» **DIRECTIONS FOR THIS TASK**: Copy the items word for word, from the line containing "PETERBILT 386 2005-2015" down to the end of the items, leaving the pictures out of your copy.
__________________________________________________
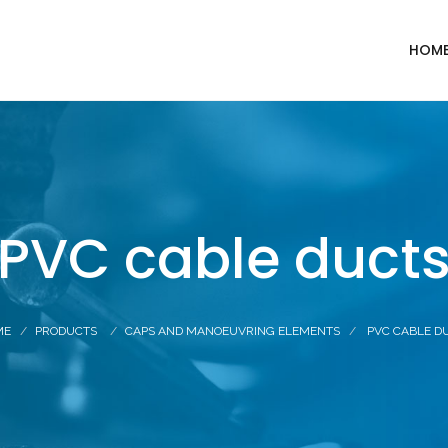
HOM
PVC cable duct
ME
PRODUCTS
CAPS AND MANOEUVRING ELEMENTS
PVC CABLE D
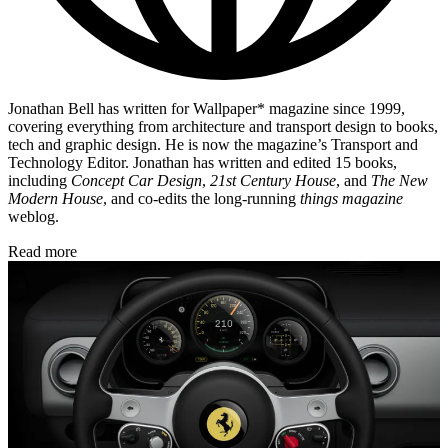
Jonathan Bell has written for Wallpaper* magazine since 1999,
covering everything from architecture and transport design to books,
tech and graphic design. He is now the magazine’s Transport and
Technology Editor. Jonathan has written and edited 15 books,
including
Concept Car Design
,
21st Century House
, and
The New
Modern House
, and co-edits the long-running
things magazine
weblog.
Read more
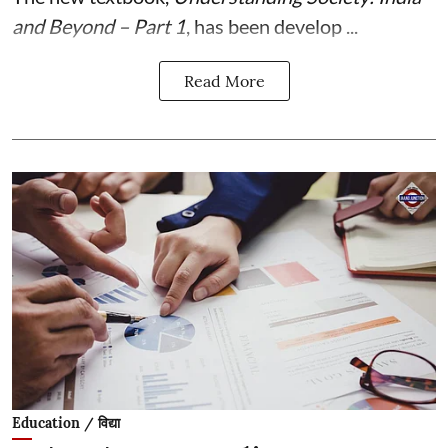
and Beyond – Part 1
, has been develop ...
Read More
Education / विद्या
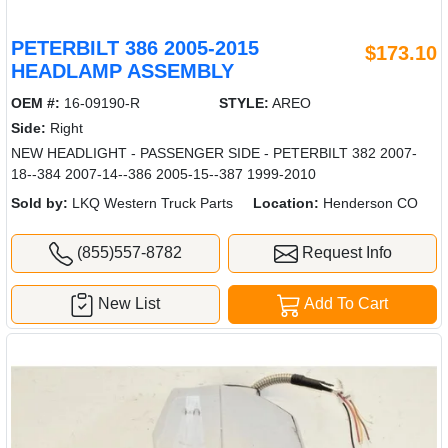
PETERBILT 386 2005-2015
$173.10
HEADLAMP ASSEMBLY
OEM #:
16-09190-R
STYLE:
AREO
Side:
Right
NEW HEADLIGHT - PASSENGER SIDE - PETERBILT 382 2007-
18--384 2007-14--386 2005-15--387 1999-2010
Sold by:
LKQ Western Truck Parts
Location:
Henderson CO
(855)557-8782
Request Info
New List
Add To Cart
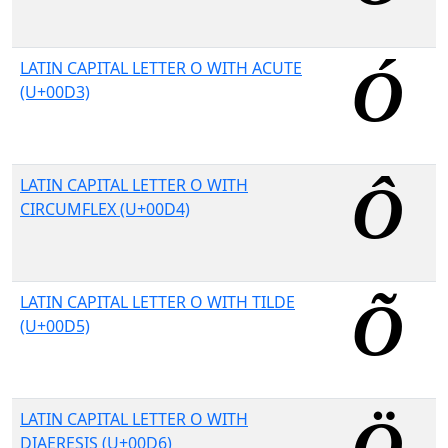
LATIN CAPITAL LETTER O WITH ACUTE
(U+00D3)
LATIN CAPITAL LETTER O WITH
CIRCUMFLEX (U+00D4)
LATIN CAPITAL LETTER O WITH TILDE
(U+00D5)
LATIN CAPITAL LETTER O WITH
DIAERESIS (U+00D6)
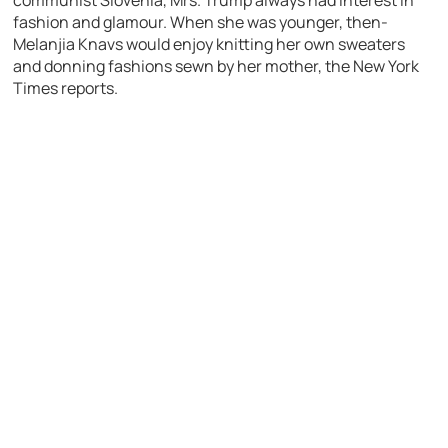
communist Slovenia, Mrs. Trump always had interest in
fashion and glamour. When she was younger, then-
Melanjia Knavs would enjoy knitting her own sweaters
and donning fashions sewn by her mother, the New York
Times reports.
__________________________________________________
» **ANSWER SECTION**:
PETERBILT 386 2005-2015
$173.10
HEADLAMP ASSEMBLY
OEM #:
16-09190-R
STYLE:
AREO
Side:
Right
NEW HEADLIGHT - PASSENGER SIDE - PETERBILT 382 2007-
18--384 2007-14--386 2005-15--387 1999-2010
Sold by:
LKQ Western Truck Parts
Location:
Henderson CO
(855)557-8782
Request Info
New List
Add To Cart
LATIN CAPITAL LETTER O WITH ACUTE
(U+00D3)
LATIN CAPITAL LETTER O WITH
CIRCUMFLEX (U+00D4)
LATIN CAPITAL LETTER O WITH TILDE
(U+00D5)
LATIN CAPITAL LETTER O WITH
DIAERESIS (U+00D6)
communist Slovenia, Mrs. Trump always had interest in
fashion and glamour. When she was younger, then-
Melanjia Knavs would enjoy knitting her own sweaters
and donning fashions sewn by her mother, the New York
Times reports.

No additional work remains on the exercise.